Le 115 s'occupe dans notre département de l'accueil des sans-abris et personnes momentanément privées de toit.

De son côté, Coallia accueille dans des centres d'hébergement CADA et la plateforme de demandeurs d'asile de Brest les étrangers demandeurs d'asile.

Au mois de septembre, le 115 a déjà été obligé de diminuer de moitié ses prises en charge de nuits d'hôtel pour les sans-abris, et au mois d'octobre, cette moitié va être encore réduite de moitié car, c'est bien connu ... la température monte à l'automne.

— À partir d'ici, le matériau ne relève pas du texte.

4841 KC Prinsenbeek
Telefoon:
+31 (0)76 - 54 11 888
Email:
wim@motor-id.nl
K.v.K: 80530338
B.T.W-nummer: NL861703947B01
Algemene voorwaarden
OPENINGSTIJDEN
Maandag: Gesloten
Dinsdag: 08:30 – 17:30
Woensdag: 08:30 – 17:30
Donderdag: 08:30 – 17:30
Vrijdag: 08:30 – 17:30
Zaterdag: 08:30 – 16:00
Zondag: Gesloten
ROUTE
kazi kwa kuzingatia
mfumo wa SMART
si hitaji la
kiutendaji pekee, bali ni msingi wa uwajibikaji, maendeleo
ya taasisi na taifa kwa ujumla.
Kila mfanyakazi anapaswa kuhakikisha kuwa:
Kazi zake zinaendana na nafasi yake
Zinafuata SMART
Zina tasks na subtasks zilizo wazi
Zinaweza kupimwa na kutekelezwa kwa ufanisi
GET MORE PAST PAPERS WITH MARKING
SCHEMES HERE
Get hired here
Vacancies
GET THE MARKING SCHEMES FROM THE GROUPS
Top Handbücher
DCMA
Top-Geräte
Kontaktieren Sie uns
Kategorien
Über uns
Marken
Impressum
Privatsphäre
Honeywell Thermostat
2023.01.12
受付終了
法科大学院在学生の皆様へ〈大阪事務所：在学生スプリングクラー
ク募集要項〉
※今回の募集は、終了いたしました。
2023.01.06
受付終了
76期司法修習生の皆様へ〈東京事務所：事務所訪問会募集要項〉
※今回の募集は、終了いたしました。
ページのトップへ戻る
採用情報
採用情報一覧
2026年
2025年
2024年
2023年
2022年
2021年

Normalement, l'Etat réajuste ses lignes budgétaires en fonction des besoins.

Là, ce n'est pas le cas: il laisse à l'association qui gère le 115 l'obligation de laisser dans la rue, car les budgets ont fondu devant l'augmentation sensible des gens qui sont dans le dénuement et sans hébergement cette année, l'Etat refusant de verser plus quand les besoins augmentent.

Seules les femmes victimes de violence ou en rupture de vie familiale seront désormais accueillies dans le Finistère en nuitée d'hôtel, si les collectivités n'obligent pas l'Etat à revoir ses positions.

Pourtant, pouvoir avoir un toit est bien un droit fondamental.